It only takes eight minutes for Zhang to complete the artificial pollination of a pear garden of 10 mu (0.67 hectares), for which he only charges 80 yuan (44.75 U.S. dollars).
"Previously, I needed five people to do the same job for about four days, which cost at least 2,000 yuan," said the owner of the garden. "Now the job can be done quickly and cheaply. Also it is not easy to find farm workers to do the job any longer."
With high efficiency and low price, artificial pollination by drones won market quickly after it was introduced in Korla last year.
Zhang, who are from an urban area and did not know much about agriculture two years ago, now never worries about his business with one of China's most advanced agricultural drones.
Operating a drone is a little "boring" for Zhang, as he only needs to walk around pear gardens while holding the satellite positioning terminal and the drone's flight controller.
"The flight route of the drone is set automatically after I confirm the boundary of gardens with an error range less than 5 cm. The drone takes off and returns by itself," he said.
The drone that Zhang is operating is designed and produced by Xaircraft, a Guangzhou-based company in south China's Guangdong Province, which specializes in making and providing automatic agricultural equipment.
The company has 1,980 drones in agricultural use in Xinjiang, which has occupied a lion's share of the market in the region.

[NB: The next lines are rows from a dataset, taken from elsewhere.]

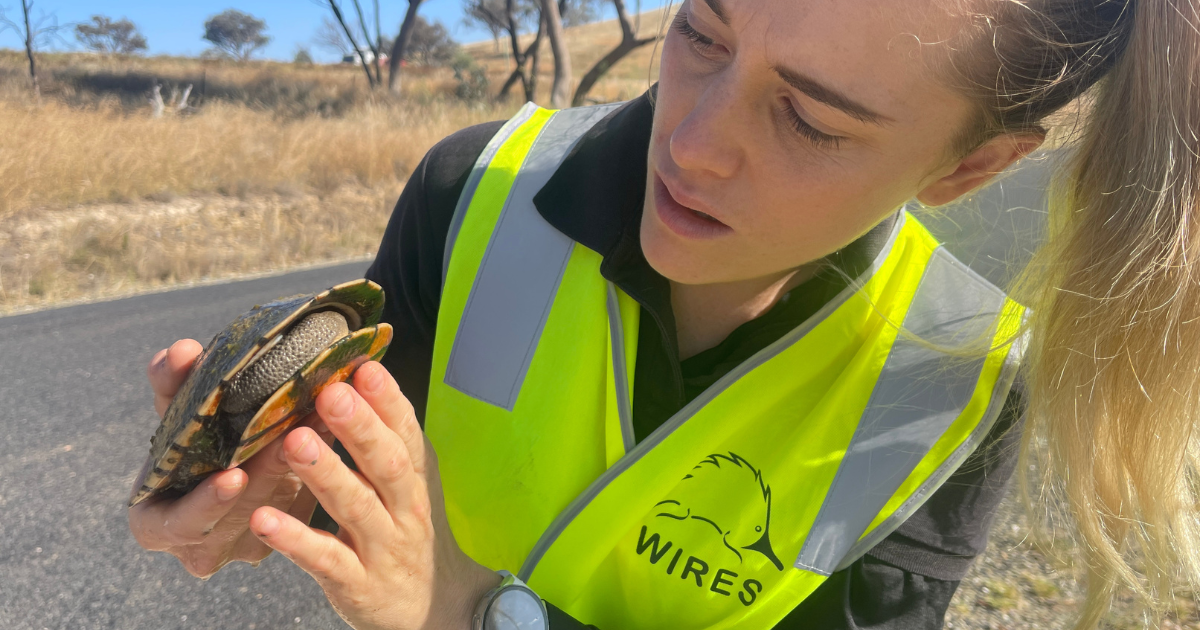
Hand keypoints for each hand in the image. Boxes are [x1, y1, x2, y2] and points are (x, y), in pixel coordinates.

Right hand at [128, 339, 331, 576]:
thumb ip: (173, 386)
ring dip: (301, 465)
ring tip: (320, 425)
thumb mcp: (176, 413)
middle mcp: (204, 548)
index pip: (179, 524)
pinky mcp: (290, 534)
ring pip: (280, 510)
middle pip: (238, 516)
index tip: (234, 476)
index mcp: (160, 526)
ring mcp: (249, 546)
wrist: (228, 456)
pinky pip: (308, 505)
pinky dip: (320, 466)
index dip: (206, 504)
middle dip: (266, 474)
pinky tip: (336, 430)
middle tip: (291, 436)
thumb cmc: (189, 437)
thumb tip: (181, 352)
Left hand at [248, 361, 499, 629]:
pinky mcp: (357, 584)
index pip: (407, 434)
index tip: (364, 368)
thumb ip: (386, 440)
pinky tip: (264, 519)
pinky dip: (296, 539)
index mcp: (416, 478)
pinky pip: (325, 560)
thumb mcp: (409, 485)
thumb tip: (359, 376)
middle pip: (387, 465)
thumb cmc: (407, 531)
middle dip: (360, 428)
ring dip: (326, 474)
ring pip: (356, 507)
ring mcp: (382, 547)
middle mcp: (405, 509)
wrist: (435, 606)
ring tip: (293, 443)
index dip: (388, 402)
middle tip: (331, 393)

At least 1,797 agricultural drones were used to spray cotton defoliant on about 446,667 hectares of cotton fields in Xinjiang in 2018, which accounted for 80 percent of the total area of machine-harvested cotton fields in the region.
"The agricultural drones are up to 80 times more efficient than manual work," said Zhang Qiang, head of a drone team of the company that includes Zhang Wei. His team has completed the artificial pollination of about 533 hectares of pear trees in Korla.
"I believe the mass application of agricultural drones for artificial pollination will kick off a revolution of intelligent farming in Xinjiang," he said.